9. The AI-based data monitoring method for investment promotion in industrial parks according to claim 8, characterized in that, The multidimensional feature set of the abnormal nodes is analyzed, and the budget amount value and the rental price value are subjected to maximum and minimum normalization processing to construct the numerical deviation feature vector. Simultaneously, a one-hot encoding method is used to digitally transform the industry category of the target enterprise and the type of the promotion carrier, and construct semantic attribute feature vectors.

10. An AI-based data monitoring system for the investment promotion process in industrial parks, characterized in that: The system is used to implement the AI-based data monitoring method for the investment promotion process in industrial parks as described in any one of claims 1-9, and the system includes: The investment promotion interaction sequence construction module collects the original investment promotion interaction logs of the park's investment promotion management, performs sorting operations on the original investment promotion interaction logs based on the timestamp values, extracts text, industry, budget amount, carrier and price fields, and constructs a time-series investment promotion event sequence.
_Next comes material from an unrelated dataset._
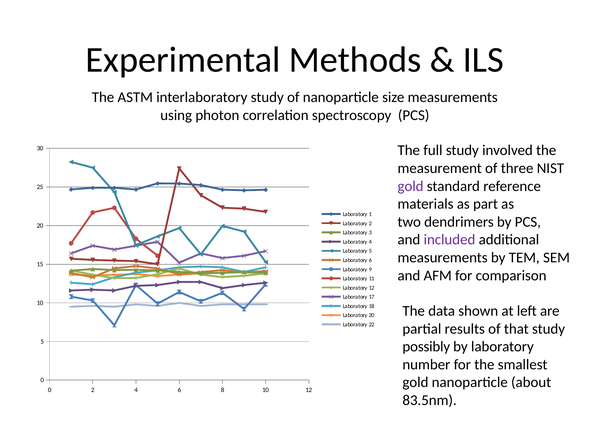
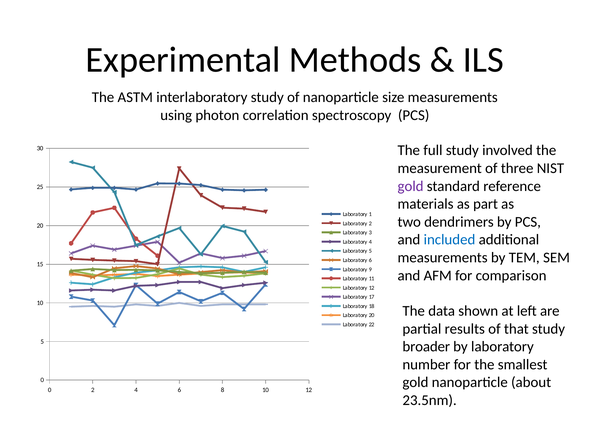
included colour: purple -> blue
possibly: possibly -> broader
83.5nm: 83.5nm -> 23.5nm
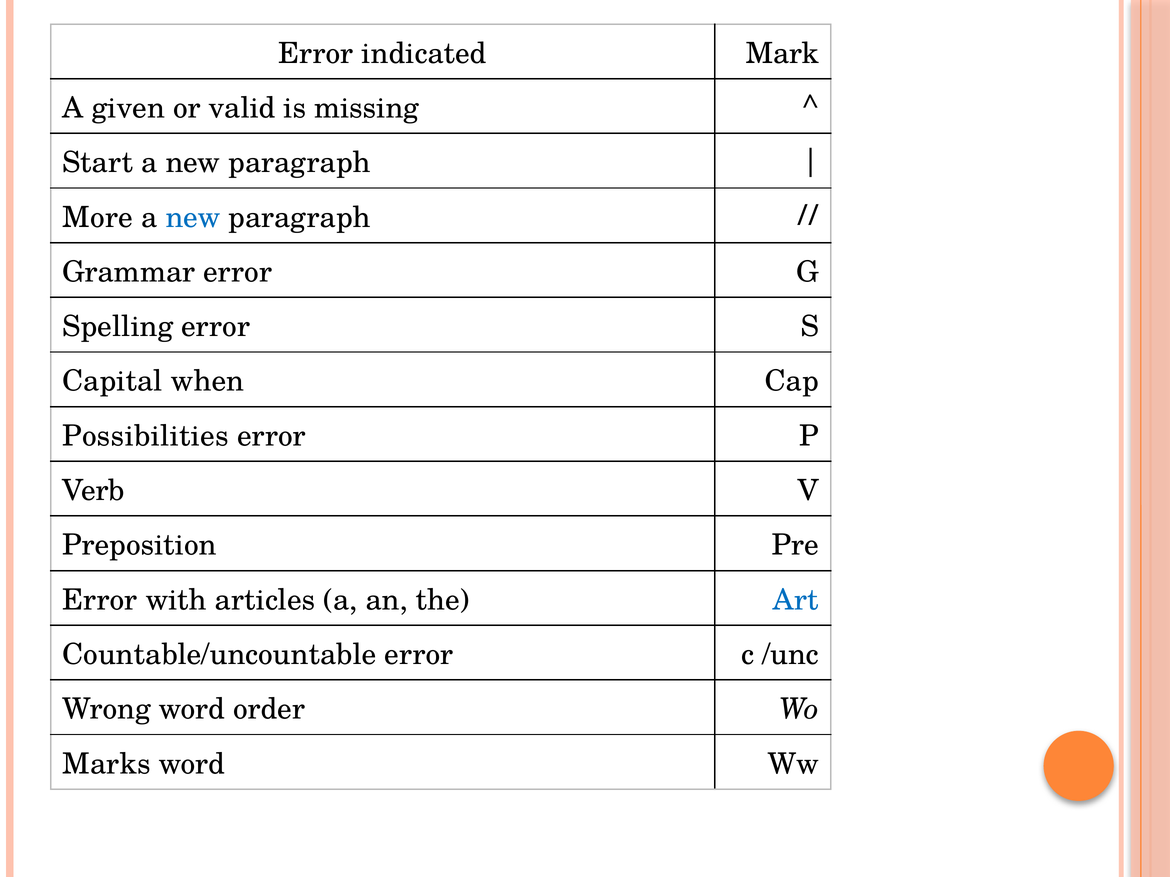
The resource attribute matching and correction module calls the time-series investment promotion event sequence, calculates the funding gap between the budget amount and the price and compares it with the obtained tolerance limit. For nodes that exceed the tolerance limit, a negative penalty score is generated and added to the initial score to generate the resource attribute matching and correction sequence. The dynamic constraint module calculates the interaction interval duration based on the resource attribute matching correction sequence and compares it with the upper limit of the standard time interval. For event pairs that exceed the upper limit of the standard time interval, it calculates the attenuation weight and multiplies it into the total transfer score to construct a spatiotemporal potential dynamic constraint sequence. The investment promotion path identification module calls the spatiotemporal potential energy dynamic constraint sequence, traverses the path combination and accumulates the node and edge potential energy scores, filters the model deduction path with priority in score, obtains the nominal state path and calculates the score deviation from the model deduction path, and generates the investment promotion path logical deviation index. The anomaly monitoring module, based on the deviation indicators of the investment promotion path logic, filters project numbers that exceed the preset anomaly alarm limits, extracts anomaly node and carrier information, calls the decision tree model to identify the type and severity of violations, and generates anomaly investment promotion behavior monitoring alarms.